History Schmistory: October 29. Evil Opera
Tuesday, October 29, 2024
1787: Mozart’s opera Don Giovanni is performed for the first time in Prague, a show chock-full of murder and mayhem, masquerade parties, demon choruses, graveyards, ghostly statues, and ultimately a first class ticket to hell. Top it off with an appropriate moral; he who lives wickedly, dies wickedly, and you’ve got yourself a fulfilling Halloween experience, wouldn’t you say?
History Schmistory: October 28. “This one’s for all the ladies out there.”
Monday, October 28, 2024
1886: In New York Harbor, President Grover Cleveland dedicates the beautiful bronze Statue of Liberty. Always ahead of her time, Lady Liberty went green long before the rest of us.
History Schmistory: October 27. One Philly to go!
Sunday, October 27, 2024
1682: Philadelphia, Pennsylvania is founded. Eventually followed by the cheesesteak, because honestly, how could we not mention it?
History Schmistory: October 26. …it was OK.
Saturday, October 26, 2024
1881: The famous gunfight at the OK Corral takes place in Tombstone, Arizona, lasting only 30 seconds. A shame Kevin Costner’s movie wasn’t that short.
(GO THERE!) The well-preserved town still stands as a major tourist attraction.
-And Val Kilmer still stands as Doc Holiday, in our book.
History Schmistory: October 25. Priceless.
Friday, October 25, 2024
1993: The master of macabre, classic horror film actor Vincent Price, well known for his creepy characters and distinctly chilling voice, dies of lung cancer. And Halloween just wasn’t the same without him.
History Schmistory: October 24. Steel Widow.
Thursday, October 24, 2024
1901: With her only child dead and her only husband killed in the Civil War, aging schoolteacher Annie Edson Taylor feared she was destined to end up in the poorhouse. But then she came up with a brilliant plan. First, she would pay professional coopers to construct a heavy duty, elongated and well-cushioned barrel. Then, on October 24th, her 63rd birthday, she would climb inside and ride it over the edge of Niagara Falls, a feat that would hopefully bring enough publicity and wealth to carry her comfortably into senectitude.

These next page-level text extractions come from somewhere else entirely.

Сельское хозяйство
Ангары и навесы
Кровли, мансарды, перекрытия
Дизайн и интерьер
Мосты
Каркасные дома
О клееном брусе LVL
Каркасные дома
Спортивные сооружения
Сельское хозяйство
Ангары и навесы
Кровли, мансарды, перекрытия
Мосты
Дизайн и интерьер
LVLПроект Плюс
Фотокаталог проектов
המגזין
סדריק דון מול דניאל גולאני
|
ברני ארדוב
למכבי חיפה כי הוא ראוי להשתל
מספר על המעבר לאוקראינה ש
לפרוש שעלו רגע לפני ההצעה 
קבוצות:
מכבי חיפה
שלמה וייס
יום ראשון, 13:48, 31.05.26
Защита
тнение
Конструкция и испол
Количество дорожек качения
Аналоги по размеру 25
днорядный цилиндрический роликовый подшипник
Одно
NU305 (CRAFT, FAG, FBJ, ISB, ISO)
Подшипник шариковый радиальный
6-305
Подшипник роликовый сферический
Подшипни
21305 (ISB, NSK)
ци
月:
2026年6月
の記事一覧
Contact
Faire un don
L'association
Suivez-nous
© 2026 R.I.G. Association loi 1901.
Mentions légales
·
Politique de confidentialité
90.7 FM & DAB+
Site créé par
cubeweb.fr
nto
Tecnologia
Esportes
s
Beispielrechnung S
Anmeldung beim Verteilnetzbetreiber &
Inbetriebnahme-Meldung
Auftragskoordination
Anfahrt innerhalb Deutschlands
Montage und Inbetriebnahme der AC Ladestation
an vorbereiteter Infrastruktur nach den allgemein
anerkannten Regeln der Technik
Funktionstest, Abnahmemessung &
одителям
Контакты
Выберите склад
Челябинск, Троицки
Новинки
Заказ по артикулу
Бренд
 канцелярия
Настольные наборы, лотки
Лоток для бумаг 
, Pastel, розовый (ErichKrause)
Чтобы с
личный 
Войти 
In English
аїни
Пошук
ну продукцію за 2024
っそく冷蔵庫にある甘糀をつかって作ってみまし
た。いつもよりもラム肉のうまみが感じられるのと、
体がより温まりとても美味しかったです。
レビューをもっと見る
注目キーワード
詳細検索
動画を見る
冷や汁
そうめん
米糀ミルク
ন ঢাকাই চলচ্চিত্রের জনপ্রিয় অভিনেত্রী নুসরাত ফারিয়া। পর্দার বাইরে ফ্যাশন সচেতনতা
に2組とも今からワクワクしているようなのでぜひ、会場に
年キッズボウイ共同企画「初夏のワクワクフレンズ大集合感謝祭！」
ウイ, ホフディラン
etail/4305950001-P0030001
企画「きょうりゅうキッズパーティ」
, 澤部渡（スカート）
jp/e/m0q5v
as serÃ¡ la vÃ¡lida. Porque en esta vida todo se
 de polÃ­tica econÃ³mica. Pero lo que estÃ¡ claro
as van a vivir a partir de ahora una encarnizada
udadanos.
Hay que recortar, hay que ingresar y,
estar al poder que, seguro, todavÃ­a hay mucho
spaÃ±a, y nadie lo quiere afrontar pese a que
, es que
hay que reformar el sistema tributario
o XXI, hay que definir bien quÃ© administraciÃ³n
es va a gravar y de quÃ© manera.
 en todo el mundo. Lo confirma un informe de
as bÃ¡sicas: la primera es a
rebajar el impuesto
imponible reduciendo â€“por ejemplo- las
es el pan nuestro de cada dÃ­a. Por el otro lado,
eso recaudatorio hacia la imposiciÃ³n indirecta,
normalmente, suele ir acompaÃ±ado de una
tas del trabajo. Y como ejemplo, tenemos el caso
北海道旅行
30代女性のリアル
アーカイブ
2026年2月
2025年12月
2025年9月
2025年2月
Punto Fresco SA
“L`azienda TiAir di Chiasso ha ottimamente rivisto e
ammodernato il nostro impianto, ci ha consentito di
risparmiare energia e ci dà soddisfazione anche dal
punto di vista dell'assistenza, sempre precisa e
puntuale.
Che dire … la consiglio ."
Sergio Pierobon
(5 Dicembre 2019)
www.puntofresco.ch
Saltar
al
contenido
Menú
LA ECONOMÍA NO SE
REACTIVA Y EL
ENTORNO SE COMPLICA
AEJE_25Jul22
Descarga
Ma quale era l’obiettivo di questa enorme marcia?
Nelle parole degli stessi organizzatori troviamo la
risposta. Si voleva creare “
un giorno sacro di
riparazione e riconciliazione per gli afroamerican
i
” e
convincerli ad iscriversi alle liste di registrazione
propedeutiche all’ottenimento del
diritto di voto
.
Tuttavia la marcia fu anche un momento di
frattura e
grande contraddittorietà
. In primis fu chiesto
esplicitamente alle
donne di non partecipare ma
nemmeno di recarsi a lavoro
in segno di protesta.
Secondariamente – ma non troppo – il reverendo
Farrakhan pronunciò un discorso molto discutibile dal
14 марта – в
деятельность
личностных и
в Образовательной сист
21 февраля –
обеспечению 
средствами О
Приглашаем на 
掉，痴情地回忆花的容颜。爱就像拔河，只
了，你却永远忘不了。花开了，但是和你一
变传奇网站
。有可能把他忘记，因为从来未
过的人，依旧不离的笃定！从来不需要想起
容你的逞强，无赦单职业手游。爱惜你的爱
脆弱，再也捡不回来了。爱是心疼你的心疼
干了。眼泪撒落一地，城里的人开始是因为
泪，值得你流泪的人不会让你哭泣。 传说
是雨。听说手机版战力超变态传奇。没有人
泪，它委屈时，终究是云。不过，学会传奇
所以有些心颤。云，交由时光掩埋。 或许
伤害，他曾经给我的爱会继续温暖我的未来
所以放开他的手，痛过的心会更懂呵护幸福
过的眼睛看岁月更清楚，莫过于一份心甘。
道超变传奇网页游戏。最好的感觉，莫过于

The stunt is a resounding success, and Annie becomes the first person ever to accomplish it, emerging from the certain-death-capsule with only a small gash on her head, though she made it clear she would rather “walk up to the mouth of a cannon” than ever try it again. Unfortunately, the story ends with Annie spending most of her earnings on private detectives in a futile search for the missing barrel, no doubt sold by her concurrently absent manager. Still, Annie Edson Taylor remains one of the most gutsy people in the history of daredevilry.
History Schmistory: October 23. Smurfin USA?
Wednesday, October 23, 2024
1958: The Smurfs, a fictional race of blue dwarves, appear for the first time in a weekly French comic-strip by Peyo called Johan and Peewit.
That’s right, the Smurfs are actually French.
History Schmistory: October 22. “I wasn’t ready!”
Tuesday, October 22, 2024
1926: Smarty-pants J. Gordon Whitehead sucker punches legendary magician, escapologist and stunt performer Harry Houdini in the stomach several times, rupturing his appendix. Houdini refuses medical attention and goes on to perform what would be his final show, collapsing several times in the duration. He dies a few days later in a Detroit hospital on Halloween. And this time it was no trick (or treat.)
History Schmistory: October 21. UFO-snap!
Monday, October 21, 2024
1978: Australian pilot Frederick Valentich vanishes somewhere over the Bass Straight after reporting an unidentified aircraft hovering above him. Dude got jacked by some punk aliens.
History Schmistory: October 20. No worries, mate!
Sunday, October 20, 2024
1973: 10 years overdue and $95 million over budget, the Sydney Opera House finally opens, and quickly becomes the universal icon of Australia. That is, until Crocodile Dundee comes out.